Life may be a marathon, but innovation is a never-ending series of sprints.
As 2022 progresses, companies are sprinting into a much-changed, ever-changing world. Web3, NFTs, and cryptocurrencies present opportunities for early adopters and threats to unbelievers. The pandemic continues to throw office standards into question. Geopolitical turmoil raises questions about sovereignty—and the world markets that rely on it.
The overarching question for modern companies: How can you keep pace in a world so constantly rocked by major changes?
The full answer will look different for every company. But at its core, every answer begins with “Know thyself.”
There has never been a better moment for an organization-wide temperature check. What are your strengths and how can you amplify them? What are your weaknesses and how can you develop them? What kind of force do you want your company to be in the world and how are you going to make that happen?
Here are the four questions every CEO needs to ask themselves in 2022.
1. Is my team fully aligned on where we’re headed and how we’re measuring success?
Total alignment creates unity of purpose. It means everyone, regardless of seniority, is pulling their oars in the same direction. Does everyone in your organization share the same vision of success—and know how to measure it?
Getting to alignment means:
- Establishing clear vertical and horizontal communication
- Developing a culture of peer collaboration, not competition
- Revealing misalignments that people might be reluctant to share
- Soliciting feedback, and including it in statements of company purpose
- Celebrate wins—let people know when they’ve done a good job
2. Do we have a concrete plan in place for remote/hybrid work?
Nearly three-quarters of all U.S. companies have or will have a permanent hybrid work model. COVID made it a necessity; for many, habit made it a preference. There’s no one-size-fits-all remote/hybrid work plan. Do you have one?
To develop a remote/hybrid work plan:
- Figure out what tasks need to happen in-person—plus what employees prefer to do in-person
- For leaders, understand when your team needs you most, and how to make yourself available
- Especially for remote-heavy workplaces, establish consistent one-on-one meetings to sustain meaningful contact with employees
- Create accountability metrics that rely on qualitative and qualitative metrics
3. What are our knowledge gaps, and what are we doing about them?
Knowing what you don’t know—and what you don’t do well that you need to do well—is higher-order business thinking. No single organization can possess all competencies. Thus, you need to assess which are most important to continued success, and if you lack them, how to develop them.
- First, identify gaps. You can’t achieve success without defining it first—which is why, in step 1, you defined your objectives. Knowing what they are, what tools do you need realize your vision of success? Which tools do you have, and which do you still need to acquire?

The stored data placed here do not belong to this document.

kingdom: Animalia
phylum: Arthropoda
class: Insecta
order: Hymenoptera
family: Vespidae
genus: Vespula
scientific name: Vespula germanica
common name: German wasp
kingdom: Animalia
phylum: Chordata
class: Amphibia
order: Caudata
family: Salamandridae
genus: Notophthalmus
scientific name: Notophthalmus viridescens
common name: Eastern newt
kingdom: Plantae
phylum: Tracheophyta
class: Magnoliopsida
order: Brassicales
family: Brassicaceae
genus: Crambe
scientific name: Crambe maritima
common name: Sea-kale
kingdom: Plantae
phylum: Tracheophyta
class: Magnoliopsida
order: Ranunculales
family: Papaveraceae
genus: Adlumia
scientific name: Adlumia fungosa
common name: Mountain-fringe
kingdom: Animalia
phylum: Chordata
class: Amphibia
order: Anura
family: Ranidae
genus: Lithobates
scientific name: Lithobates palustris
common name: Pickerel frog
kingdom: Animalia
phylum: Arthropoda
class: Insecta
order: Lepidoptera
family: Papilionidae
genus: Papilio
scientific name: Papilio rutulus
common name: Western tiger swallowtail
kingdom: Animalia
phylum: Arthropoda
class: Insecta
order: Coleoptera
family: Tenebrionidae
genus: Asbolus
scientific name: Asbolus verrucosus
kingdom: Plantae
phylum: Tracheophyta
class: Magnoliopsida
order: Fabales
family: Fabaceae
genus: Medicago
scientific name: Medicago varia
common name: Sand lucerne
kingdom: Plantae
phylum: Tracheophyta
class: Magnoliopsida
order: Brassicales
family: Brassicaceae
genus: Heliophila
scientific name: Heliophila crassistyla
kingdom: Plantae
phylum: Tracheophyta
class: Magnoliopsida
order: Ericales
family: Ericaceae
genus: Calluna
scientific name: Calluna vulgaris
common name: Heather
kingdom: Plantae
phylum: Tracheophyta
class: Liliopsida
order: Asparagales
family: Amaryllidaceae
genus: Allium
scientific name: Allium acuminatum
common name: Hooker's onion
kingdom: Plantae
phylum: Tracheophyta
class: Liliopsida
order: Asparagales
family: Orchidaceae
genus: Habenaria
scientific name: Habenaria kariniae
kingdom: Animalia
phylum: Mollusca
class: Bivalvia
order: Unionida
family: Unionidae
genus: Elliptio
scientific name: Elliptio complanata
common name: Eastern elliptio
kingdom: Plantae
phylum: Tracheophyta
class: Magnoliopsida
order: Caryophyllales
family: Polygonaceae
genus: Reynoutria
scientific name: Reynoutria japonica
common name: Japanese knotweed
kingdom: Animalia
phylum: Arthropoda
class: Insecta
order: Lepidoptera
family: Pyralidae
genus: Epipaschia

- Then, decide how to fill in the gaps. There are five key methods of filling in knowledge gaps: hiring new people, investing in internal skill-building, contracting freelancers, redeploying employees, and releasing employees. What skills can you afford to hire? Which can you gain through contracting? Will you need to get leaner before making new additions?
We’ve been seeing this a lot in the medtech industry in the form of outsourcing. Specialized partners are helping close efficiency gaps by taking on R&D and manufacturing for both startups and giants in the medical space. In fact, medical device contract manufacturing is projected to grow past $97 billion by 2027 (almost double its 2020 mark).
4. Are we actively working to create a culture that reflects our values?
“Culture” is a nebulous term, but by now, it’s well-understood that a strong company culture is integral to success. A healthy culture is like clean air; an unhealthy culture is like noxious fumes. What are your values? Does your culture reflect them? If not, how can you change that? If so, how could it reflect them even more clearly?
Some basic steps toward a healthy culture:
- Identify common traits and values that your employees hold in high regard
- Unite your team members around a shared language—unique terms and rules that define organizational behavior
- Develop concrete procedures for bringing your organizational principles to life
A world in flux will leave companies behind who don’t proactively adjust. Remember: You got where you are because you wanted to work at the speed of the world—if not stay ahead of it. As you prepare for your next sprint, take your pulse, rehydrate, stretch, and get ready to put your feet back on the starting block.